DPolG bietet dem neuen Innenminister eine gute Zusammenarbeit an

2. März 2011 | Themenbereich: Bundespolizei, Deutsche Polizeigewerkschaft | Drucken

Die Deutsche Polizeigewerkschaft (DPolG) Fachverband Bundespolizei hat den neuen Bundesinnenminister Hans-Peter Friedrich (CSU) zu seiner Bestellung als Chef im Innenministerium gratuliert und sich bei seinem Vorgänger, Dr. Thomas de Maizière, für die bisherige gute Zusammenarbeit bedankt. Thomas de Maizière (CDU) war seit 2009 Innenminister.

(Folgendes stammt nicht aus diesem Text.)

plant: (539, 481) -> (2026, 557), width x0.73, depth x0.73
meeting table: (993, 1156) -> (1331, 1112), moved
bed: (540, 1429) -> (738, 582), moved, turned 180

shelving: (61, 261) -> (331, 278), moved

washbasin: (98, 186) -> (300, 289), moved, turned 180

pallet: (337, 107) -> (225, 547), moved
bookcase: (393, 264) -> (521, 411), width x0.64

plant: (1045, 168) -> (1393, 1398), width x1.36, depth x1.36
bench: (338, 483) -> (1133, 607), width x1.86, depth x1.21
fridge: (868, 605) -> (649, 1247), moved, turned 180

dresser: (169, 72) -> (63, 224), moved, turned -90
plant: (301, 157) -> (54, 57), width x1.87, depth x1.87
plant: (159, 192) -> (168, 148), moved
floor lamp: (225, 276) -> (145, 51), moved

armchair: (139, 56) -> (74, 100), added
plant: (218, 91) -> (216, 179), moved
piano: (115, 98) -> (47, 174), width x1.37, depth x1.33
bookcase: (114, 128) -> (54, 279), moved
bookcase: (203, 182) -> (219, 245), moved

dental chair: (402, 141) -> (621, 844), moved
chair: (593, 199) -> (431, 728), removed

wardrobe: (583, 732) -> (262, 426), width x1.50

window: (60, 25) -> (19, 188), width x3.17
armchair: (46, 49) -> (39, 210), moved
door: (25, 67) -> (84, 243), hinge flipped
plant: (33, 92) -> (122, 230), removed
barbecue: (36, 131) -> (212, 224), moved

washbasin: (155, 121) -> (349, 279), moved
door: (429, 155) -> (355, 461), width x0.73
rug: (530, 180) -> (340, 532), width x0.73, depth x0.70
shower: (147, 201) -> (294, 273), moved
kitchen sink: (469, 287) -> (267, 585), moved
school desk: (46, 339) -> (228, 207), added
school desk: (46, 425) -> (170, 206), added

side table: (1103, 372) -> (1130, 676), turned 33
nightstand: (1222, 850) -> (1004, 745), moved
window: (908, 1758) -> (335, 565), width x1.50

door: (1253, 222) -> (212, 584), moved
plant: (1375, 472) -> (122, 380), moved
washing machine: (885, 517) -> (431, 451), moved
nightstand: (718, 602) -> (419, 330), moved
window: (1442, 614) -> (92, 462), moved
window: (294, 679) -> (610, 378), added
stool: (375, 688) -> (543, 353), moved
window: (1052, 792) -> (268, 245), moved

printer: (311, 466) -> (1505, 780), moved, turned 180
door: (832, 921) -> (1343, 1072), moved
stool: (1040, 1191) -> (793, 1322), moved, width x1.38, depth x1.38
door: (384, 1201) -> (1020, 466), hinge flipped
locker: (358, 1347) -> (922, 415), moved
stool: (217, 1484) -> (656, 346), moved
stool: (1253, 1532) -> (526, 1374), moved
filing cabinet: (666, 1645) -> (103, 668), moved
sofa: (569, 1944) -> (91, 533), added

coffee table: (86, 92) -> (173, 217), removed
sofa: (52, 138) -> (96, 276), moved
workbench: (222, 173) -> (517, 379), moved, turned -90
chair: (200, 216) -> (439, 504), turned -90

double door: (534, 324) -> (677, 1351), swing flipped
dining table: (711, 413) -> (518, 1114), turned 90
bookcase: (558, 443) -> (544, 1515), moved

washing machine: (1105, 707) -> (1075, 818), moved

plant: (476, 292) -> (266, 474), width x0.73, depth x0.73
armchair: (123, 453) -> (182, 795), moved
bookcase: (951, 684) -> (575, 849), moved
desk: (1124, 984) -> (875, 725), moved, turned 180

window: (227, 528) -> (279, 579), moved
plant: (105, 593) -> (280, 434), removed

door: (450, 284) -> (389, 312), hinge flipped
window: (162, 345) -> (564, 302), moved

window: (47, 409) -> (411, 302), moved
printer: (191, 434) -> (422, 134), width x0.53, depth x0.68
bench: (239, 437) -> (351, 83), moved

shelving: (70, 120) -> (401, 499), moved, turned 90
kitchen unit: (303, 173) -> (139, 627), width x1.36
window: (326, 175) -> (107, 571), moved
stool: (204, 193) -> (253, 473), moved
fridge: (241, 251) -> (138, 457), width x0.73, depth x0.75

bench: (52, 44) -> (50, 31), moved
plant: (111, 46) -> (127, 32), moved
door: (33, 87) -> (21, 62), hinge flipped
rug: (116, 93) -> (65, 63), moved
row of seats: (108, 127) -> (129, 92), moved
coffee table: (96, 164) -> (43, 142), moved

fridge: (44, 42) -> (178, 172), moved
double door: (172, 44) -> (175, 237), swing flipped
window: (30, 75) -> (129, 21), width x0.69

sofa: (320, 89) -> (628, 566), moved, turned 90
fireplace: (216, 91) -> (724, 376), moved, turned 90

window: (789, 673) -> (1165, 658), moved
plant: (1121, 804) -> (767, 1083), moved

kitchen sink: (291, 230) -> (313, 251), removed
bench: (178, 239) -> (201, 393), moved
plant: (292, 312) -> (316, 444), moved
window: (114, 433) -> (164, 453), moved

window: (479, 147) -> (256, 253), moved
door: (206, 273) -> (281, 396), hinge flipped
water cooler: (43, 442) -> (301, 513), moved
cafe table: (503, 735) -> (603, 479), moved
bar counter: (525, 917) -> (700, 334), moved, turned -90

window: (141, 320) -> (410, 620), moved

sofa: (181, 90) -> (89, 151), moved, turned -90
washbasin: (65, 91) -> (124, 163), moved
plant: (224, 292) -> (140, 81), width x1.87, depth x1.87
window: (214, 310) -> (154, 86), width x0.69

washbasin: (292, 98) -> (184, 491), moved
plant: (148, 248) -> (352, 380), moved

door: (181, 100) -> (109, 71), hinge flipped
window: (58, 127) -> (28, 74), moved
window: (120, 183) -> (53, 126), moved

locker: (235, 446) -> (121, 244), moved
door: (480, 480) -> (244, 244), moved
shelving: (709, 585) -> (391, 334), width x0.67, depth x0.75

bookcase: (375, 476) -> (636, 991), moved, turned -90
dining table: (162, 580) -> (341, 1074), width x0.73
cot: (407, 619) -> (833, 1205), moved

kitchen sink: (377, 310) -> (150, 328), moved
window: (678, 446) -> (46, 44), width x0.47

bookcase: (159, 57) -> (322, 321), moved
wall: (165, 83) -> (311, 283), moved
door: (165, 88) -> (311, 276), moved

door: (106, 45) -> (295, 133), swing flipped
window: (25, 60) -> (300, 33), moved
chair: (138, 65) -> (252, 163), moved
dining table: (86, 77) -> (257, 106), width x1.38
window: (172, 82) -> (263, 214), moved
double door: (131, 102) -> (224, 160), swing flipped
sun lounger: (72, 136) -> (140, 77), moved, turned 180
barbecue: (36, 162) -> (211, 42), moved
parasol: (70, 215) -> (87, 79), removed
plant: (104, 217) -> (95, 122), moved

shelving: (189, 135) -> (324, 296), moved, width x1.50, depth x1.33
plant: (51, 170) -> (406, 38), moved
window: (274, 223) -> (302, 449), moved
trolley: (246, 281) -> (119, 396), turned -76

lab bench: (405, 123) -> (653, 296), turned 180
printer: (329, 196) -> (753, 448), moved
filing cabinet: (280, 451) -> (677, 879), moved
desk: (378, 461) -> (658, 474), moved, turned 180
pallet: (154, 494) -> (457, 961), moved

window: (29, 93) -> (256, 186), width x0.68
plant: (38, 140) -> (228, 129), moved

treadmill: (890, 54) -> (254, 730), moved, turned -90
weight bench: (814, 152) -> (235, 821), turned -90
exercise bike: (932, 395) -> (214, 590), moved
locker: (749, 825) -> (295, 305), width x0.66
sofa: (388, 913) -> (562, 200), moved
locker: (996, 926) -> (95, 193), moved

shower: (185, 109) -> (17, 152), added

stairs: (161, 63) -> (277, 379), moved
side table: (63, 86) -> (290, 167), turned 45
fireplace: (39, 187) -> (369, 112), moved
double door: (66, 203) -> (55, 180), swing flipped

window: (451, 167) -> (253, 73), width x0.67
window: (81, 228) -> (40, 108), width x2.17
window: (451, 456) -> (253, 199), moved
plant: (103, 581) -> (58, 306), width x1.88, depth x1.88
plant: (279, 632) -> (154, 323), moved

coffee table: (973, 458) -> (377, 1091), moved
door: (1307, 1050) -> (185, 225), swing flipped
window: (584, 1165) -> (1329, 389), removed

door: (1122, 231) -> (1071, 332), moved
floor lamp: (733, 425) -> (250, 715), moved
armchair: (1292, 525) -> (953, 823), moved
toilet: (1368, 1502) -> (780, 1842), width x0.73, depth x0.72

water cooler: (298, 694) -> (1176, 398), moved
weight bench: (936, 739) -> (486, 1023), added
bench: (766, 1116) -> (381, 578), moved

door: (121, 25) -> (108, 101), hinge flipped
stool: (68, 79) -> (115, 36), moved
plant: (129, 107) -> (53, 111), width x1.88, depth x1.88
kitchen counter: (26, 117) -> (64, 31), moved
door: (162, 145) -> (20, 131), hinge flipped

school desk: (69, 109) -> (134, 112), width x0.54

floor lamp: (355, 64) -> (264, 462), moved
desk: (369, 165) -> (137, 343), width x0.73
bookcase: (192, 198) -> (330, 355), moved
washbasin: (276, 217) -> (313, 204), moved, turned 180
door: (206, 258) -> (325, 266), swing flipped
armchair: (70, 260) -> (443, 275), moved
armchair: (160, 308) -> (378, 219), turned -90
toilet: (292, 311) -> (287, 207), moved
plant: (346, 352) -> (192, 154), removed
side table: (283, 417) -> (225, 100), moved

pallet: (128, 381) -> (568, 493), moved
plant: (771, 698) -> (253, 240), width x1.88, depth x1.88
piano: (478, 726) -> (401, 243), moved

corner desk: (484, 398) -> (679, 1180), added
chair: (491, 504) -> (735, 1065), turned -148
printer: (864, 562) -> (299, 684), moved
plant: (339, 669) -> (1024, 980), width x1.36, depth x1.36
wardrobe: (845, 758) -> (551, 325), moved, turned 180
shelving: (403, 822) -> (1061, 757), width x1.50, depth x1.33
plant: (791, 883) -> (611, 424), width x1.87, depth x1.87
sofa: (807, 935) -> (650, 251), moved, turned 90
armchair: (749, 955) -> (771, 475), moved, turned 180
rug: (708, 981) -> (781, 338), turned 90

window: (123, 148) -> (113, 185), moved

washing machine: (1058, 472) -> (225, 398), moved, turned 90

Bundeskanzlerin Angela Merkel hatte am Mittwoch den Wechsel in den beiden Ministerien bekannt gegeben, nachdem am Tag zuvor Bundesverteidigungsminister Karl-Theodor zu Guttenberg seinen Rücktritt angekündigt hatte.

Der DPolG-Fachverbandsvorsitzende Hans-Joachim Zastrow bemerkte in Berlin, dass die Gewerkschaft mit dem bisherigen Innenminister de Maizière eine gute Zusammenarbeit hatte. Als problematisch sieht Zastrow aber die Tatsache, dass das große Problem Fusion BKA/BPOL jetzt weitergereicht werden muss. „Ich gehe davon aus, dass nicht einfach die Vorentscheidungen von de Maizière vom neuen Minister Dr. Hans-Peter Friederich übernommen wird.“ Er sieht darin vielmehr die Chance, die Evaluation der Sicherheitsbehörden neu und unter Beteiligung der Praktiker in BPOL, Zoll und BKA anzugehen. Zastrow bekräftigte mit Blick auf den neuen Innenminister, dass die DPolG Fachverband Bundespolizei hierzu ihre Zusammenarbeit anbietet.

Der 53 Jahre alte Friedrich war seit 2009 Vorsitzender der CSU-Landesgruppe im Bundestag. Von 2005 bis 2009 war er Unions-Fraktionsvize. Der Landesgruppenchef der CSU in Berlin gilt als ruhig, freundlich, zielstrebig. Bereits mit 16 Jahren trat Friedrich der Jungen Union bei. Seine bundespolitische Laufbahn begann der Jurist aus Oberfranken als persönlicher Referent von Michael Glos. 1998 kandidierte er zum ersten Mal für den Bundestag – und wurde auf Anhieb direkt gewählt.